▶ **Required work**
Please reproduce the source text starting at "The IAA believes the" and ending after "as a fiduciary.", with "rollover analysis" changed to "rollover review".

▶ **Source text**
============
Based on our discussion above, we urge the Department to incorporate the “independent fiduciary exception” from the Department’s vacated 2016 rule into the Proposed Definition. By limiting this exclusion to recommendations made to certain sophisticated entities, this exception promotes efficient market interaction without compromising investor protection.[17]
C. The Department Should Confirm that Legally Required Distributions and Inherited IRAs and 401(k)s are not Subject to the Rollover Disclosure Requirements in the Proposed Exemption
The IAA recommends that the Department confirm that legally required distributions are not subject to the rollover disclosure requirements in the Proposed Exemption.[18] This issue frequently arises in the context of RMDs for purposes of ERISA and the Code. Because the Retirement Investor does not have discretion as to whether to take an RMD – the assets are required to be distributed from the Plan regardless of whether the Retirement Investor wants to make the withdrawal – an analysis of alternatives to a rollover, including leaving the money in the Plan, and the fees and expenses associated with the Plan, would be inapposite and unnecessary.
The IAA believes the same reasoning would apply to Inherited IRAs, i.e., an IRA that is opened when someone inherits an IRA or employer-sponsored retirement account after the original owner’s death or an inherited 401(k) transferred to an Adviser’s Client’s IRA. Similar to an RMD, the Adviser would not have discretion over whether to open the account or transfer the funds to an existing IRA, so it would not be necessary to engage in the rollover analysis. Additionally, once the distribution has been made, the Adviser will either not manage those assets or manage them on a discretionary basis as a fiduciary.
We believe the Department could clarify any ambiguity in the Proposed Exemption by confirming in any final preamble that the disclosure requirements of the Proposed Exemption do not apply to an RMD or asset transfer due to an inheritance.
D. The IAA Strongly Supports Exemptive Relief for All Types of Robo Advice
The IAA believes that all investment advice provided by an Adviser is subject to a fiduciary duty regardless of the platform or method through which the advice is provided, and regardless of whether the advice involves direct human interaction. This is consistent with the SEC’s view, as stated in the Advisers Act Fiduciary Duty Interpretation: “Automated advisers, like all SEC-registered investment advisers, are subject to all of the requirements of the Advisers Act, including the requirement that they provide advice consistent with the fiduciary duty they owe to their clients.”[19] We thus urged the Department, in our response to the last proposed exemption, to treat all robo (i.e., digital) advice the same – and the same as other advice – for purposes of PTE 2020-02, and include all such advice in the exemption. This would allow firms to continue developing alternative Client experiences that cater to the preferences of many Retirement Investors, enabling them to engage with their Advisers in a way and at a price point that best suits them.
============
▶ **Records**
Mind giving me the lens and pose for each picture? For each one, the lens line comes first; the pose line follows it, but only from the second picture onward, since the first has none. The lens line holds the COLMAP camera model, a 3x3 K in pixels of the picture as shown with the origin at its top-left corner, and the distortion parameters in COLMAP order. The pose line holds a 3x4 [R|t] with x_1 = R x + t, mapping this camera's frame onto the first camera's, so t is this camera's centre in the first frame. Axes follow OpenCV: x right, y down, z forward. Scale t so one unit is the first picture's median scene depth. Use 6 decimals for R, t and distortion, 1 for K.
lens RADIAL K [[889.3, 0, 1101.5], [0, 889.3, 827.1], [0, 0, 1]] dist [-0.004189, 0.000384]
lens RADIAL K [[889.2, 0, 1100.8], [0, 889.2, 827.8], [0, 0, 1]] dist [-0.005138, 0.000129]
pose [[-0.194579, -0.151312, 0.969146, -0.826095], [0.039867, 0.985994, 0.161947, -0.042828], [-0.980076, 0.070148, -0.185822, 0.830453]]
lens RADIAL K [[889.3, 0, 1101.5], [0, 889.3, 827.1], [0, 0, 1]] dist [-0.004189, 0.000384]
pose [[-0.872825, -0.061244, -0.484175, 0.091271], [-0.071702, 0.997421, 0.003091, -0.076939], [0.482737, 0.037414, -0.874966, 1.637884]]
============
▶ **Final answer**
The IAA believes the same reasoning would apply to Inherited IRAs, i.e., an IRA that is opened when someone inherits an IRA or employer-sponsored retirement account after the original owner’s death or an inherited 401(k) transferred to an Adviser’s Client’s IRA. Similar to an RMD, the Adviser would not have discretion over whether to open the account or transfer the funds to an existing IRA, so it would not be necessary to engage in the rollover review. Additionally, once the distribution has been made, the Adviser will either not manage those assets or manage them on a discretionary basis as a fiduciary.